• **作業内容**
(A) 税理士とAIについての文章のうち、「AIの開発や操作については、」から「柔軟な判断力が求められます。」までの部分を、両端も含めて改めて示しなさい。その際、「クライアント」を「依頼者」に置き換えること。
(B) エントリーのうち、文字列「date」を含む行をすべて書き写しなさい。

• **提示文**
日本でもこのままITが発展を続けていけば、エストニアのように税理士の仕事がなくなってしまうと考えるのも無理はないでしょう。しかし、現在の日本における税制度はまだまだ複雑で、専門的な知識が必要とされることが多々あります。さらに、単純な事務作業はAIで代用できるかもしれませんが、本来の税理士の価値は事務作業の代行ではありません。すべての税理士が仕事を奪われることはないでしょう。
AIには苦手な仕事がある
進化を続けるAIですが、決して万能ではありません。ここ数年、AIがブームになり、さまざまなところで利用されるようになりましたが、AIには得意・不得意があります。
税理士の仕事がAIに奪われないと予測できる理由として、AIの苦手な仕事を紹介します。
思考力や創造性が必要な仕事
AIは、過去のデータから物事を判断するため、まったくの新しいことや、パターン化しにくい複雑な判断が求められる仕事は苦手です。また、共感やコミュニケーションなども、AIには難しいとされています。言葉の意味はわかっても、発した人の意図や感情をくみ取って対応することはまだできません。
そのため、クリエイティブな仕事やアーティスティックな仕事、接客業などは難しいでしょう。
AIの開発・操作を行う仕事
AIそのものの開発・操作を行う仕事は、AIには担えません。AIは定められたルールから、経験則にもとづいて結果や傾向を導くため、何もない状態から作り出すことが苦手です。
AIの開発や操作については、まず人間が判断基準やパターンを設定する必要があります。
複雑に体を動かす仕事
生身の体が必要な仕事は、AIには難しいと言われています。伝統工芸など、いわゆる「長年の勘」に頼るような職人技は、まだAIに任せるのは難しいとされています。相手や環境、状態に合わせて、その都度適切に対応する敏感さは、まだまだAIに欠けています。
有資格者のみができる責任を伴う仕事
法人格が必要な仕事は、AIに取って代わられるのは先でしょう。盛んに議論はされていますが、今のところ世界的にもAIに法人格を付与した例はなく、AIは権利義務の主体とはなれません。つまり、AIは責任を負えない存在であり、また責任を負う必要がない存在だと認識されています。
税務書類の作成はAIが得意な単純作業ですが、税理士法で税理士の独占業務と定められており、責任を伴う仕事であることから、税理士以外は行うことができません。
税理士の価値とは?
AIができないことはたくさんありますが、AIの得意とする単純作業が存在する以上、代替される可能性は0ではありません。では、これからの税理士に求められる価値はどこにあるのでしょうか。
今後の事業展開への支援
クライアントは、税理士に税務申告や会計処理だけを期待しているわけではありません。作業については、正確に処理できればプロセスは気にしていないことがほとんどだと思われ、それこそAIに取って代わられる部分です。
税理士に依頼するクライアントは、貸借対照表や損益計算表の作成といった事務作業を代行してほしいわけではなく、そこから見える今後の事業の展開をサポートしてほしいと考えています。
感情や事情をくんだ柔軟な対応
税務でわからないことについて、法に照らし合わせて判断することはAIでも可能です。しかし、イレギュラーなことをどう処理するかは人間の柔軟な判断力が求められます。

• **作業用データ**
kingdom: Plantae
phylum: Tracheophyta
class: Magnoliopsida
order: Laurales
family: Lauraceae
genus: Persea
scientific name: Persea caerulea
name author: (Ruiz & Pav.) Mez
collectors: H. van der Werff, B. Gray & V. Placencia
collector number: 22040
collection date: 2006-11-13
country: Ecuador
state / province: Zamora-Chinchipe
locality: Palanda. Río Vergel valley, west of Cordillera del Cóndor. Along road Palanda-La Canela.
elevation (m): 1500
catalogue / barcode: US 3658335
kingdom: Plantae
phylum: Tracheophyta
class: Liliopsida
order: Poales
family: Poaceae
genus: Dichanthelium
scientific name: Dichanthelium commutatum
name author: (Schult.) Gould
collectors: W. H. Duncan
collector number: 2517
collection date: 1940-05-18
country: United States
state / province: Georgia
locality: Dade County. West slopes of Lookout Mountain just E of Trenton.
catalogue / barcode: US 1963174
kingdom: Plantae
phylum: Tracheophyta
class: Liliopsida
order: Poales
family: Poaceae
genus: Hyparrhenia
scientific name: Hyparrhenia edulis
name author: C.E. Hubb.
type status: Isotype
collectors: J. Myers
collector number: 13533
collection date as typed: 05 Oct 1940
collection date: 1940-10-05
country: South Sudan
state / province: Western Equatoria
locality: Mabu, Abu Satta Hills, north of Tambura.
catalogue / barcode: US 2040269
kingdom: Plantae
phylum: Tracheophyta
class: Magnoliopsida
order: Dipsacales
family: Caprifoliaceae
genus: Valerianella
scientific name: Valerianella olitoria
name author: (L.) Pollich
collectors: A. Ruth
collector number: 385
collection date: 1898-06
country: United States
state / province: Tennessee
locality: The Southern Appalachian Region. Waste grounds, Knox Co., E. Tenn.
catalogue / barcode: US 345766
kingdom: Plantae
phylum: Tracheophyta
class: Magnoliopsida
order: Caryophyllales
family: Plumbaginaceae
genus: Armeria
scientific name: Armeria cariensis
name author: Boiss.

• **各作業の結果**
(A)
AIの開発や操作については、まず人間が判断基準やパターンを設定する必要があります。
複雑に体を動かす仕事
生身の体が必要な仕事は、AIには難しいと言われています。伝統工芸など、いわゆる「長年の勘」に頼るような職人技は、まだAIに任せるのは難しいとされています。相手や環境、状態に合わせて、その都度適切に対応する敏感さは、まだまだAIに欠けています。
有資格者のみができる責任を伴う仕事
法人格が必要な仕事は、AIに取って代わられるのは先でしょう。盛んに議論はされていますが、今のところ世界的にもAIに法人格を付与した例はなく、AIは権利義務の主体とはなれません。つまり、AIは責任を負えない存在であり、また責任を負う必要がない存在だと認識されています。
税務書類の作成はAIが得意な単純作業ですが、税理士法で税理士の独占業務と定められており、責任を伴う仕事であることから、税理士以外は行うことができません。
税理士の価値とは?
AIができないことはたくさんありますが、AIの得意とする単純作業が存在する以上、代替される可能性は0ではありません。では、これからの税理士に求められる価値はどこにあるのでしょうか。
今後の事業展開への支援
依頼者は、税理士に税務申告や会計処理だけを期待しているわけではありません。作業については、正確に処理できればプロセスは気にしていないことがほとんどだと思われ、それこそAIに取って代わられる部分です。
税理士に依頼する依頼者は、貸借対照表や損益計算表の作成といった事務作業を代行してほしいわけではなく、そこから見える今後の事業の展開をサポートしてほしいと考えています。
感情や事情をくんだ柔軟な対応
税務でわからないことについて、法に照らし合わせて判断することはAIでも可能です。しかし、イレギュラーなことをどう処理するかは人間の柔軟な判断力が求められます。

(B)
collection date: 2006-11-13
collection date: 1940-05-18
collection date as typed: 05 Oct 1940
collection date: 1940-10-05
collection date: 1898-06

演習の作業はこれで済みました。